Communication within within the business has also changed, he added. “Many meetings and conversations with other sites and stakeholders are now virtual.”
He explained: “When you are farming, hatching chicks and supplying food to millions of consumers every week, you are truly operational 24 hours a day. Even at the production plant, we only normally close on Christmas Day. It is a continuous process – from the laying of the egg to incubation to the hatching of the chick. It needs to move constantly, and there is no opportunity to stop unless it is a very carefully planned activity – even the processing factory is a continuous process. To take even just a single day out of production takes many weeks of planning. The non-stop nature of the work we do is challenging – but it is also rewarding.”
Starting out as an office junior in a small private poultry business, he worked up to sales roles, moved into marketing and sales within the sandwich industry, and latterly operations management.

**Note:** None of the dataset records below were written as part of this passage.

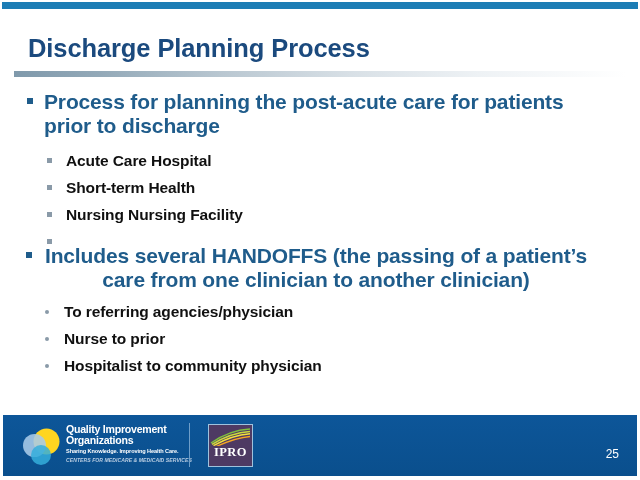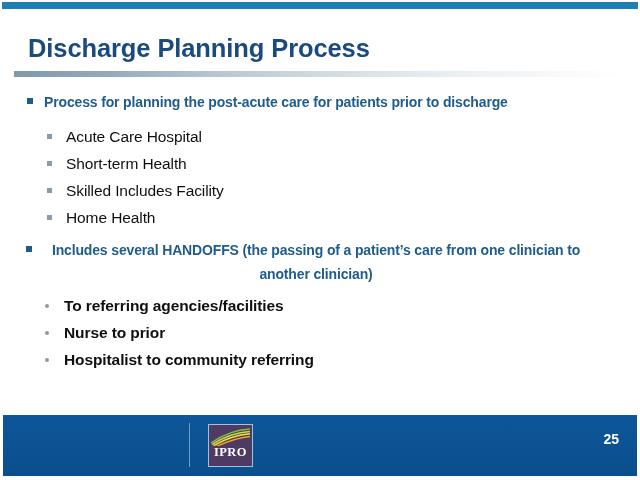--- a/index.html
+++ b/index.html
@@ -64,21 +64,21 @@
   #body {
     position: absolute;
     left: 0;
     top: 90px;
     width: 640px;
   }
 
   .lvl1 {
     position: relative;
     color: #1f5c8b;
-    font-size: 14px;
+    font-size: 21px;
     font-weight: bold;
     line-height: 24px;
     letter-spacing: -0.15px;
     padding-left: 22px;
     margin: 0 44px 0 22px;
   }
   .lvl1 .sq {
     position: absolute;
     left: 5px;
     top: 8px;
@@ -91,21 +91,21 @@
     text-align: center;
   }
   .lvl1.tight .sq {
     left: 4px;
   }
 
   .lvl2 {
     position: relative;
     color: #101010;
     font-size: 15.5px;
-    font-weight: normal;
+    font-weight: bold;
     line-height: 18px;
     letter-spacing: -0.1px;
     padding-left: 22px;
     margin-left: 44px;
   }
   .lvl2 .sq {
     position: absolute;
     left: 3px;
     top: 6px;
     width: 5px;
@@ -235,24 +235,24 @@
     font-family: Liberation Serif, serif;
     font-size: 12.5px;
     font-weight: bold;
     letter-spacing: 0.4px;
   }
 
   
   #page-number {
     position: absolute;
     right: 18px;
-    top: 16px;
+    top: 32px;
     color: #ffffff;
-    font-size: 14px;
-    font-weight: bold;
+    font-size: 12px;
+    font-weight: normal;
   }
 </style>
 </head>
 <body>
 
 <div id="slide">
 
   <div id="top-bar"></div>
 
   <div id="title">Discharge Planning Process</div>
@@ -274,59 +274,71 @@
     <div class="gap-2"></div>
 
     <div class="lvl2">
       <span class="sq"></span>
       <span>Short-term Health</span>
     </div>
     <div class="gap-2"></div>
 
     <div class="lvl2">
       <span class="sq"></span>
-      <span>Skilled Includes Facility</span>
+      <span>Nursing Nursing Facility</span>
     </div>
     <div class="gap-2"></div>
 
     <div class="lvl2">
       <span class="sq"></span>
-      <span>Home Health</span>
     </div>
 
     <div class="sp-b"></div>
 
     <div class="lvl1 tight">
       <span class="sq"></span>
       <span>Includes several HANDOFFS (the passing of a patient’s care from one clinician to another clinician)</span>
     </div>
 
     <div class="sp-c"></div>
 
     <div class="lvl3">
       <span class="dot"></span>
-      <span>To referring agencies/facilities</span>
+      <span>To referring agencies/physician</span>
     </div>
     <div class="gap-3"></div>
 
     <div class="lvl3">
       <span class="dot"></span>
       <span>Nurse to prior</span>
     </div>
     <div class="gap-3"></div>
 
     <div class="lvl3">
       <span class="dot"></span>
-      <span>Hospitalist to community referring</span>
+      <span>Hospitalist to community physician</span>
     </div>
 
   </div>
 
   <div id="footer">
 
+    <div id="qio-logo">
+      <svg id="qio-mark" viewBox="0 0 42 42">
+        <circle cx="24.5" cy="16.5" r="13" fill="#FFD520"></circle>
+        <circle cx="12.5" cy="20.5" r="11.5" fill="#A8CBE8" fill-opacity="0.88"></circle>
+        <circle cx="19" cy="30" r="10" fill="#35AEDC" fill-opacity="0.85"></circle>
+      </svg>
+      <div id="qio-text">
+        <div class="qio-l1">Quality Improvement</div>
+        <div class="qio-l2">Organizations</div>
+        <div class="qio-l3">Sharing Knowledge. Improving Health Care.</div>
+        <div class="qio-l4">CENTERS FOR MEDICARE &amp; MEDICAID SERVICES</div>
+      </div>
+    </div>
 
     <div id="logo-divider"></div>
 
     <div id="ipro-logo">
       <svg id="ipro-swoosh" viewBox="0 0 43 20">
         <path d="M2 17 C 12 10, 24 4, 41 3" stroke="#7FBF3F" stroke-width="1.5" fill="none"></path>
         <path d="M3 18.4 C 13 12, 25 6.4, 41 5.4" stroke="#C9DC3C" stroke-width="1.5" fill="none"></path>
         <path d="M4.5 19.6 C 14.5 14, 26 9, 41 7.8" stroke="#F2E23A" stroke-width="1.5" fill="none"></path>
         <path d="M7 20.6 C 17 16, 28 11.6, 41 10.4" stroke="#F5A623" stroke-width="1.5" fill="none"></path>
       </svg>

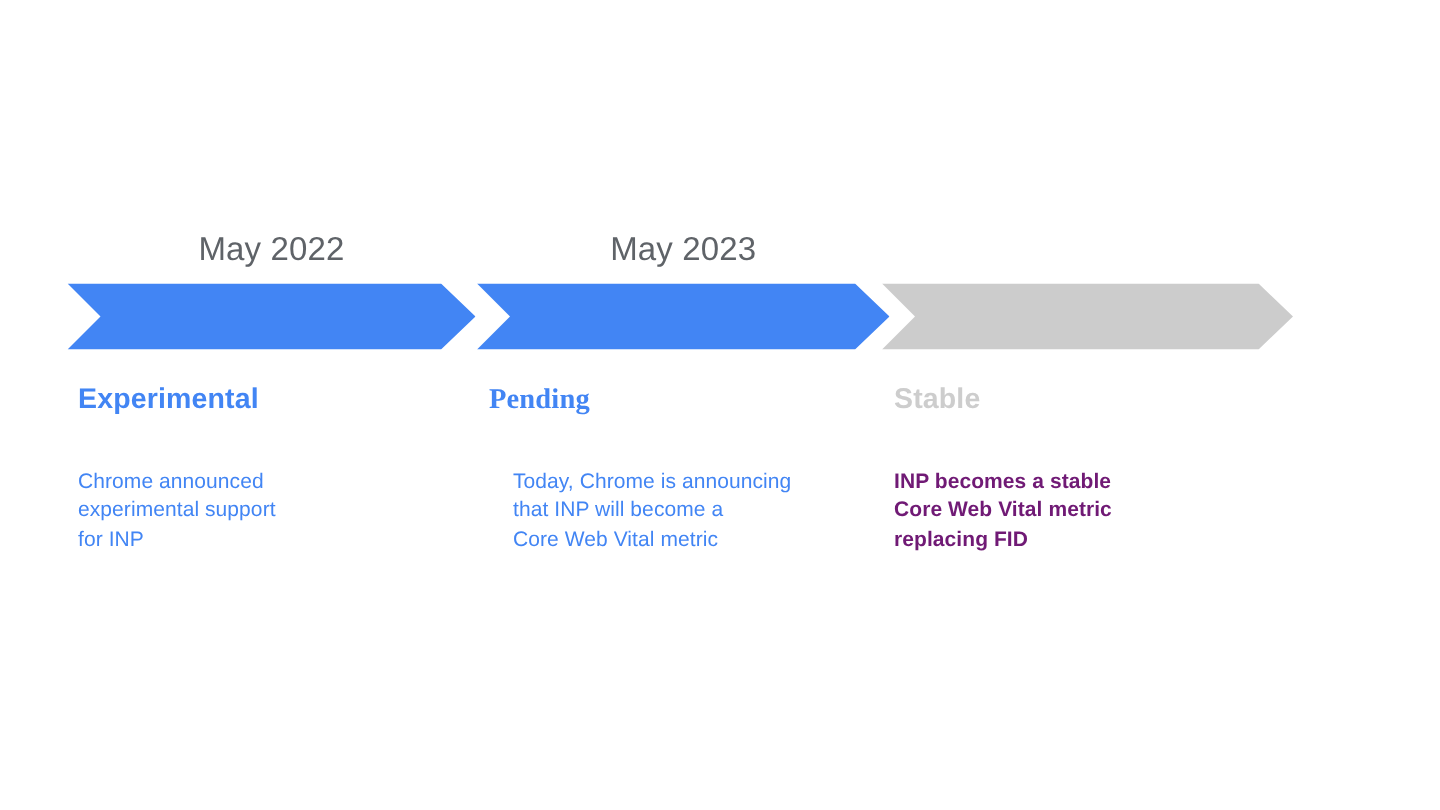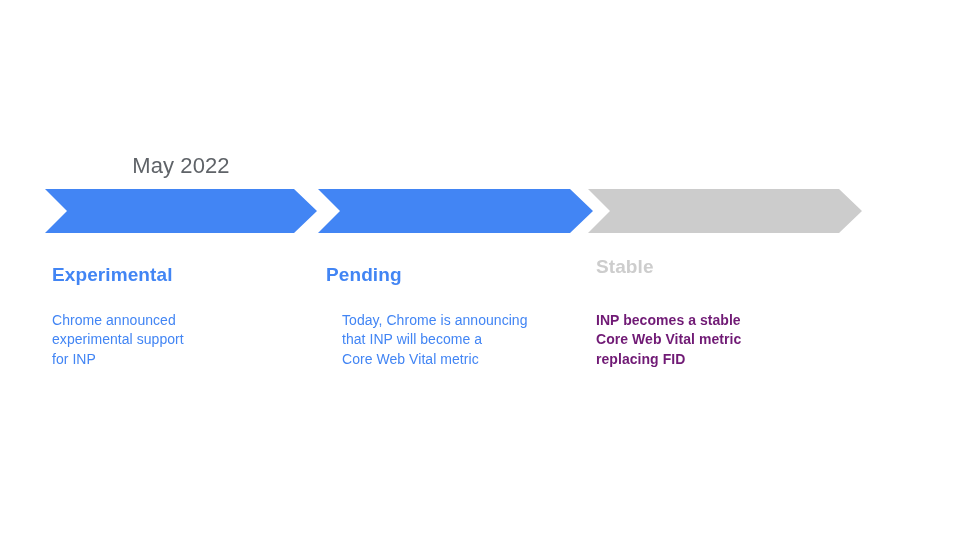--- a/index.html
+++ b/index.html
@@ -61,21 +61,21 @@
   
   .stage-heading {
     position: absolute;
     top: 255px;
     font-size: 19px;
     font-weight: 700;
     letter-spacing: 0.1px;
     line-height: 24px;
     white-space: nowrap;
   }
-  .stage-heading.tone-blue  { color: #4285f4; margin-top: 8px; }
+  .stage-heading.tone-blue  { color: #4285f4; }
   .stage-heading.tone-muted { color: #cdcdcd; }
 
   
   .stage-body {
     position: absolute;
     top: 311px;
     font-size: 14px;
     font-weight: 400;
     line-height: 19.4px;
     letter-spacing: 0.05px;
@@ -101,28 +101,29 @@
 
     <div class="stage-heading tone-blue" style="left:7px;">Experimental</div>
 
     <div class="stage-body tone-blue" style="left:7px; width:250px;">Chrome announced
 experimental support
 for INP</div>
   </div>
 
   <div class="stage" style="left:318px; width:275px;">
 
+    <div class="stage-date tone-dark">May 2023</div>
 
     <div class="stage-arrow">
       <svg viewBox="0 0 275 44" preserveAspectRatio="none">
         <path d="M 0 0 L 252 0 L 275 22 L 252 44 L 0 44 L 22 22 Z" fill="#4285f4"></path>
       </svg>
     </div>
 
-    <div class="stage-heading tone-blue" style="left:8px;">Pending</div>
+    <div class="stage-heading tone-blue" style="left:8px;font-family:Liberation Serif, serif;">Pending</div>
 
     <div class="stage-body tone-blue" style="left:24px; width:260px;">Today, Chrome is announcing
 that INP will become a
 Core Web Vital metric</div>
   </div>
 
   <div class="stage" style="left:588px; width:274px;">
 
 
     <div class="stage-arrow">

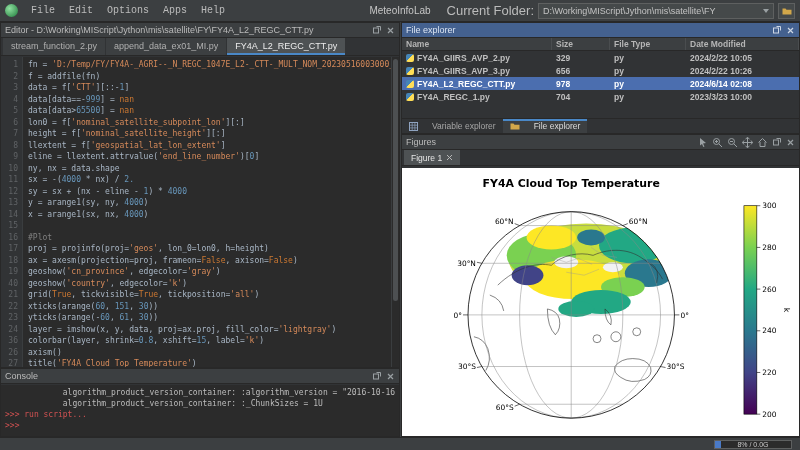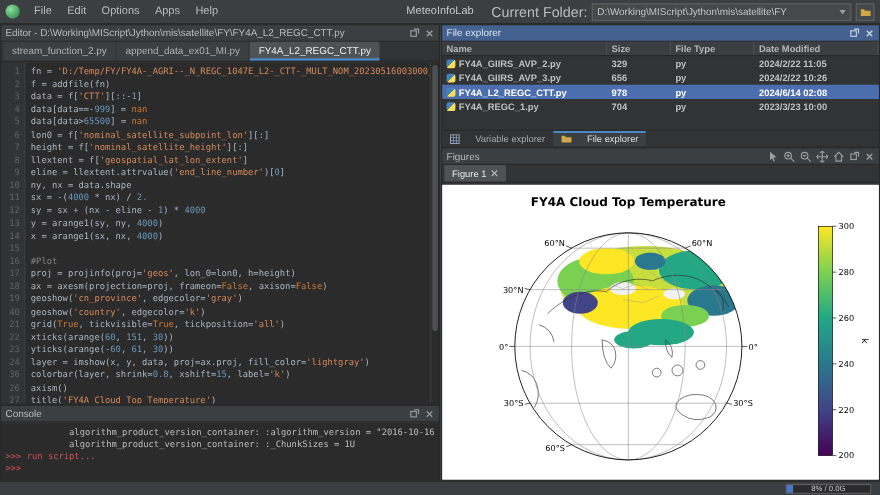--- a/index.html
+++ b/index.html
@@ -6,21 +6,21 @@
   html,body{background:#1e1e1e;}
   .app{position:relative;width:800px;height:450px;overflow:hidden;background:#3c3f41;
        font-family:"Liberation Sans",sans-serif;font-size:10px;color:#bbbbbb;}
 
   
   .titlebar{position:absolute;top:0;left:0;right:0;height:22px;display:flex;align-items:center;
             background:#3c3f41;border-bottom:1px solid #282828;}
   .logo{width:13px;height:13px;border-radius:50%;margin:0 6px 0 5px;
         background:radial-gradient(circle at 35% 35%,#8fe0a0,#1e7a3a);}
   .menus{display:flex;align-items:center;}
-  .menu-item{padding:0 7px;font-size:10px;color:#bbbbbb;cursor:default;}
+  .menu-item{padding:0 7px;font-size:10px;color:#bbbbbb;cursor:default;font-family:Liberation Mono, monospace;}
   .apptitle{position:absolute;left:50%;transform:translateX(-50%);font-size:10px;color:#c6c6c6;}
   .folderbox{margin-left:auto;display:flex;align-items:center;gap:4px;padding-right:5px;}
   .folderlabel{font-size:13px;color:#bbbbbb;white-space:nowrap;}
   .foldercombo{width:236px;height:16px;background:#45494a;border:1px solid #5e6060;
                display:flex;align-items:center;padding:0 4px;font-size:9px;color:#c3c3c3;}
   .foldercombo .fval{flex:1;overflow:hidden;white-space:nowrap;}
   .caret{width:0;height:0;border-left:3px solid transparent;border-right:3px solid transparent;
          border-top:4px solid #9aa0a3;margin-left:3px;}
   .folderbtn{width:17px;height:16px;background:#45494a;border:1px solid #5e6060;
              display:flex;align-items:center;justify-content:center;}
@@ -255,21 +255,21 @@
         <div class="fcol c-date">Date Modified</div>
       </div>
     <div>
         <div class="frow">
           <div class="fcol c-name">
             <span class="pyicon"></span>
             <span>FY4A_GIIRS_AVP_2.py</span>
           </div>
           <div class="fcol c-size">329</div>
           <div class="fcol c-type">py</div>
-          <div class="fcol c-date">2024/2/22 11:05</div>
+          <div class="fcol c-date">2024/2/22 10:05</div>
         </div>
         <div class="frow">
           <div class="fcol c-name">
             <span class="pyicon"></span>
             <span>FY4A_GIIRS_AVP_3.py</span>
           </div>
           <div class="fcol c-size">656</div>
           <div class="fcol c-type">py</div>
           <div class="fcol c-date">2024/2/22 10:26</div>
         </div>

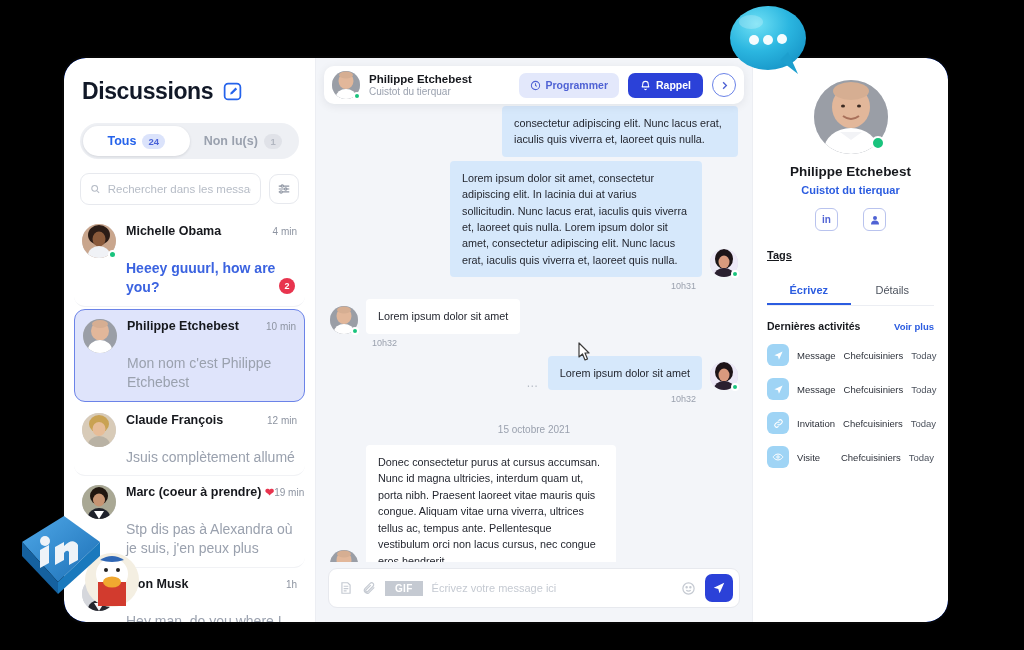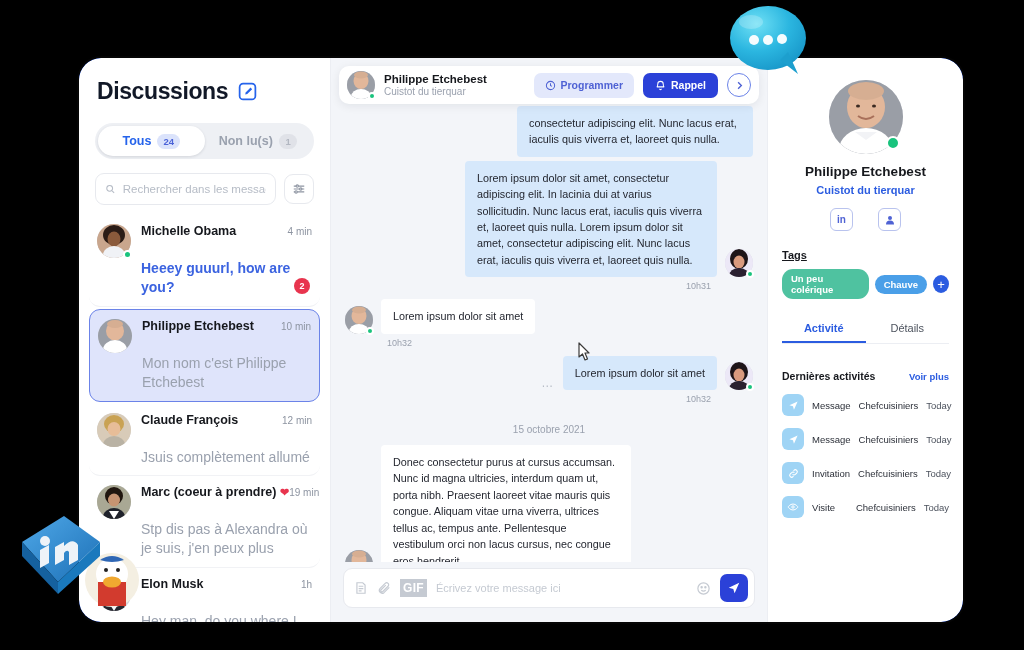--- a/index.html
+++ b/index.html
@@ -7,21 +7,21 @@
     width: 1024px; height: 650px;
     background: #000000;
     font-family: "Liberation Sans", sans-serif;
     overflow: hidden;
   }
   #stage { position: relative; width: 1024px; height: 650px; background: #000; }
 
   
   .app-frame {
     position: absolute;
-    left: 79px; top: 58px;
+    left: 64px; top: 58px;
     width: 884px; height: 564px;
     background: #1d4ed8;
     border-radius: 22px;
     box-shadow: 0 0 0 2px rgba(255,255,255,0.02), 0 18px 48px rgba(0,0,0,0.9);
     display: flex;
     overflow: hidden;
   }
 
   
   .panel-left {
@@ -144,22 +144,22 @@
   .composer {
     margin: 6px 12px 14px 12px; height: 40px; background: #fff; border: 1px solid #e7e9ee;
     border-radius: 9px; display: flex; align-items: center; gap: 9px; padding: 0 6px 0 10px;
   }
   .composer input {
     flex: 1; border: 0; outline: 0; font-size: 11px; color: #9aa1ae; background: transparent;
     font-family: "Liberation Sans", sans-serif;
   }
   .composer input::placeholder { color: #c5cad2; }
   .gif-ico {
-    font-size: 12px; font-weight: 700; color: #fff; background: #c5cad2;
-    border-radius: 0; padding: 2px 3px; letter-spacing: .3px;
+    font-size: 10px; font-weight: 700; color: #fff; background: #c5cad2;
+    border-radius: 0; padding: 2px 10px; letter-spacing: .3px;
   }
   .send-btn {
     width: 28px; height: 28px; border-radius: 7px; background: #2b41d8;
     display: flex; align-items: center; justify-content: center; cursor: pointer;
   }
 
   
   .panel-right {
     width: 196px; flex: 0 0 196px; background: #fff; border-left: 1px solid #eceef3;
     padding: 18px 14px 0 14px; border-radius: 0 22px 22px 0;
@@ -181,21 +181,21 @@
   .tag { font-size: 9.5px; font-weight: 700; color: #fff; border-radius: 11px; padding: 4px 9px; cursor: pointer; }
   .tag-add {
     width: 18px; height: 18px; border-radius: 50%; background: #2b5ce0; color: #fff;
     display: flex; align-items: center; justify-content: center; font-size: 13px; line-height: 1; cursor: pointer;
   }
   .tabs { display: flex; margin-top: 16px; border-bottom: 1px solid #eceef3; }
   .tab {
     flex: 1; text-align: center; font-size: 11px; padding: 7px 0 7px 0; color: #4d535e; cursor: pointer;
   }
   .tab.active { color: #2b5ce0; font-weight: 700; border-bottom: 2px solid #2b5ce0; }
-  .act-head { display: flex; align-items: baseline; justify-content: space-between; margin-top: 26px; }
+  .act-head { display: flex; align-items: baseline; justify-content: space-between; margin-top: 14px; }
   .act-title { font-size: 10.5px; font-weight: 700; color: #16181d; }
   .act-more { font-size: 9.5px; font-weight: 700; color: #2b5ce0; cursor: pointer; }
   .act-row { display: flex; align-items: center; gap: 8px; margin-top: 12px; }
   .act-ic {
     width: 22px; height: 22px; border-radius: 6px; background: #9fd4f5;
     display: flex; align-items: center; justify-content: center; color: #fff; flex: 0 0 22px;
   }
   .act-type { font-size: 9.5px; color: #2c3039; width: 46px; }
   .act-src { font-size: 9.5px; color: #2c3039; flex: 1; }
   .act-day { font-size: 9.5px; color: #4d535e; }
@@ -554,28 +554,23 @@
         <div class="soc">in</div>
         <div class="soc">
           <svg width="12" height="12" viewBox="0 0 24 24" fill="#4f62d4">
             <circle cx="12" cy="8" r="4"></circle>
               <path d="M4 21a8 8 0 0116 0z"></path>
           </svg>
         </div>
       </div>
 
       <div class="sec-label">Tags</div>
-      <div class="tags">
-        <span class="tag" style="background:#4fc2a0">Un peu colérique</span>
-        <span class="tag" style="background:#4a9fe8">Chauve</span>
-        <span class="tag-add">+</span>
-      </div>
 
       <div class="tabs">
-        <div class="tab active">Activité</div>
+        <div class="tab active">Écrivez</div>
         <div class="tab">Détails</div>
       </div>
 
       <div class="act-head">
         <span class="act-title">Dernières activités</span>
         <span class="act-more">Voir plus</span>
       </div>
 
       <div class="act-row">
         <span class="act-ic">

He has been at Moy Park for three years.
On what attracts him to the role he says: “While we may crave predictability, the reality is that in a large and complex business such as ours it is impossible to plan or predict every eventuality. I find the best way to manage this is to balance my week around the planned events – time spent talking to colleagues, suppliers, customers, and then leaving time to deal with the unplanned events and opportunities that arise.
“It is very difficult to get bored when you are working within such an intricate supply chain, and it is the variety of the challenges that really motivates me. Every day I get the opportunity to work alongside experts at our site and right across the business. Seeing these team members come together and deliver solutions on a daily basis is really satisfying.”
He is proud that his team ultimately feeds millions of people, viewing them as ‘Food Heroes’.
For someone wanting to work in the food industry, Jonathan says there are a huge number of opportunities for a successful, stimulating and rewarding career. There are so many specialisms to pursue – from agriculture to operations, sales, marketing, research and development.
He commented: “The industry is fast-paced, growing and dynamic, and anyone who grasps the opportunity can be a success. I advise an Academy in Lincolnshire, to provide support on their careers programme, and to introduce students to these opportunities. We live in an area with a rich agricultural heritage, and I want our young people to be aware of the opportunities they have to build a successful and rewarding career locally.”